Pronouns are more important than you think.
“The Lord is my shepherd, I shall not want. … I fear no evil. … Surely goodness and mercy shall follow me all the days of my life.” – Psalm 23
I have been learning about pronouns lately, how some people stick with the “she” or “he” they’ve had since birth but others prefer “they” or “xe” to reflect who they truly are. This makes sense to me. Identity is important, and pronouns are powerful.

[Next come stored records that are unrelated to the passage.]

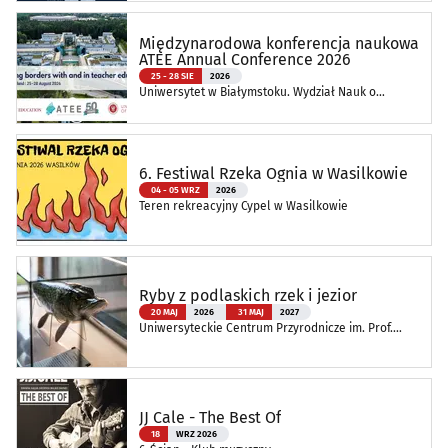
Międzynarodowa konferencja naukowa
ATEE Annual Conference 2026
25 - 28 SIE
2026
Uniwersytet w Białymstoku. Wydział Nauk o
Edukacji
6. Festiwal Rzeka Ognia w Wasilkowie
04 - 05 WRZ
2026
Teren rekreacyjny Cypel w Wasilkowie
Ryby z podlaskich rzek i jezior
20 MAJ
2026
31 MAJ
2027
Uniwersyteckie Centrum Przyrodnicze im. Prof.
Andrzeja Myrchy
JJ Cale - The Best Of
18
WRZ 2026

But identity is about more than gender, and some pronouns remain universal. Think “I,” “me,” “my,” “you,” “we, “ours,” and my personal favorite: “y’all.”
Therapists encourage us to make “I” statements, the better to take responsibility and facilitate understanding. But when it comes to matters of belief, first-person pronouns can leave us feeling more fraudulent than faithful, less certain of what we claim than profoundly aware of how preposterous those claims are.
When I can’t find a job, does it help to identify as a sheep? When it seems the world is going to hell in a hand-basket, how can I not fear evil? As I’m being transported to the hospital by ambulance, do I really think goodness and mercy are along for the ride?
Yes, there’s the live-it-as-if-you-believe-it approach, the fake-it-til-you-make-it method or, if we’re feeling poetic, Rilke’s hope that we will “live along some distant day into the answer.” But sometimes only second-person pronouns will do. They allow us to receive what we can’t proclaim. So, hear this, sweet lambs:
God is your shepherd. You have all you need. When you walk through deep valleys, even as you approach death’s door, you need not fear—for God is with you. God showers you with love; your cup overflows. Goodness and mercy will follow you—yes, you!—all the days of your life. And you will dwell in God’s heart forever.
May your truth comfort me, O God, even when I can’t quite believe it. Amen.
Vicki Kemper is the Pastor of First Congregational, UCC, of Amherst, Massachusetts.